I always feared the onset of winter
Because I couldn’t control the end of it
The bitter cold, the short and shadowed days
Time was the only cure for them.
I stood in the snow today
My fingers curled in leather gloves
For once, the cold was the last thing on my mind
I always feared the winter,
Because time was out of my control.
Sunny days of summer,
could not begin because I wanted them.
Yearning for a warm breeze,
never stopped the piercing wind.
Wanting a blue sky,
it gave me hope
but it put me on a waiting list for happiness.
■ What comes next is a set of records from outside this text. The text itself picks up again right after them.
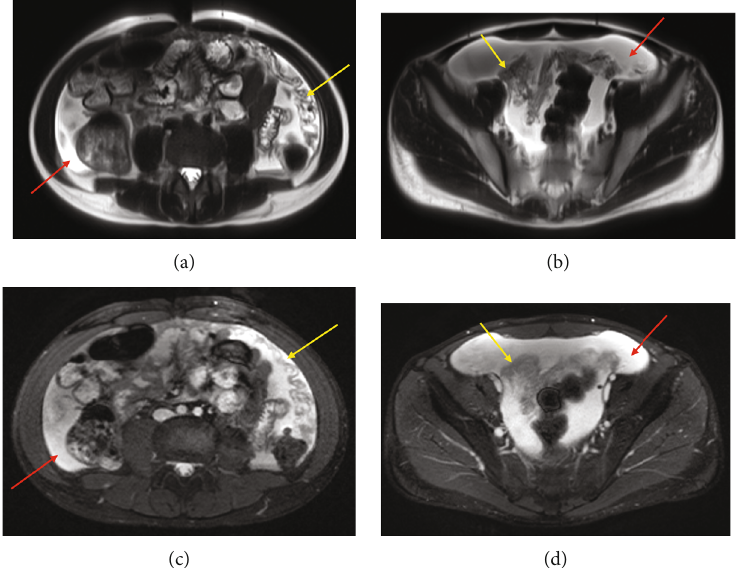
Figure 1: (a, b) Axial T2 images of the midabdomen and pelvis showing ascites (red arrows) and peritoneal thickening (yellow arrows). (c, d) Axial T2 fat-saturated images of the midabdomen and pelvis showing ascites (red arrows) and peritoneal thickening (yellow arrows).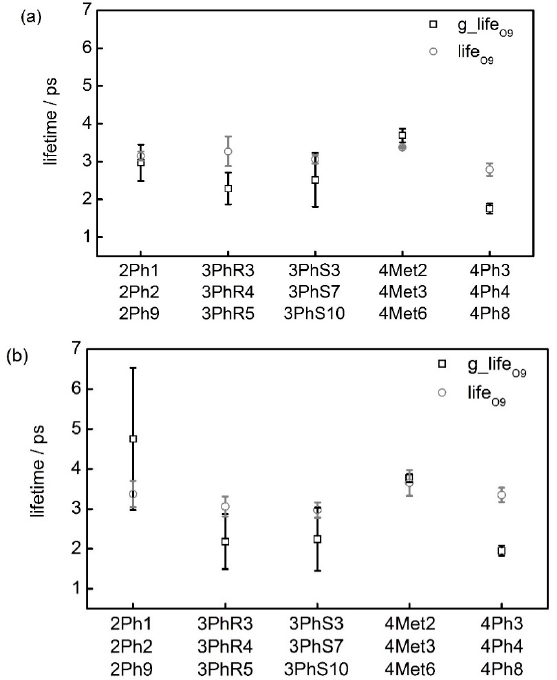
Figure 4. Comparison of the average lifetimes (in ps) of the uninterrupted hydrogen bonds of O9 ( a ) and O9 ′ ( b ) derived from ChemNetworks (life) and Gromacs (g_life) analysis for different molecules.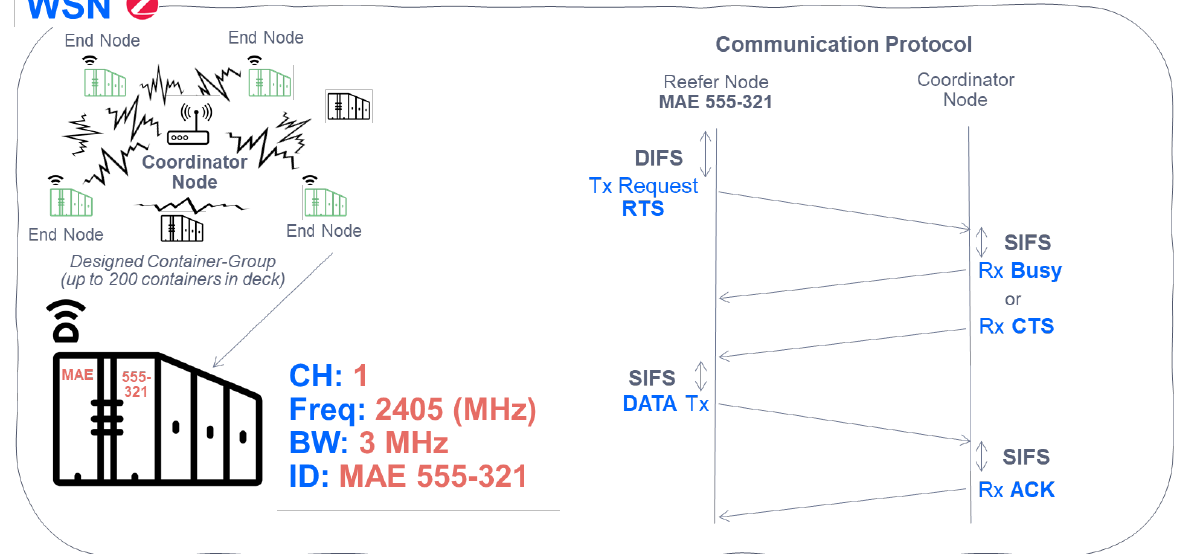
Figure 12. Access to the Medium for data transmission in the WSN Reefer-Coordinator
My fingers stretched into gloves,
Wool warmed my aching ears
I was prepared to live this day
I was prepared for the cold
So I could not change it,
and that is the base of all fear.
I could learn to love it,
the time I had spent waiting for seasons to change
Was time I should have embraced
feeling those changes, seeing my surroundings.
With time, the days get warmer
The memory of my cold heart fades
It is what you choose to do with that time,
that controls the way you feel.
I knew I would feel better in time,
because heartbreak can become subdued.
I could count on spring to come unexpectedly
on a morning in april
But I made those days last longer,
I reveled in those feelings
Lived in the moment;
cold or warm, proud or ashamed
in pieces or put together
I learned you cannot control time,
but you can control what you do with it.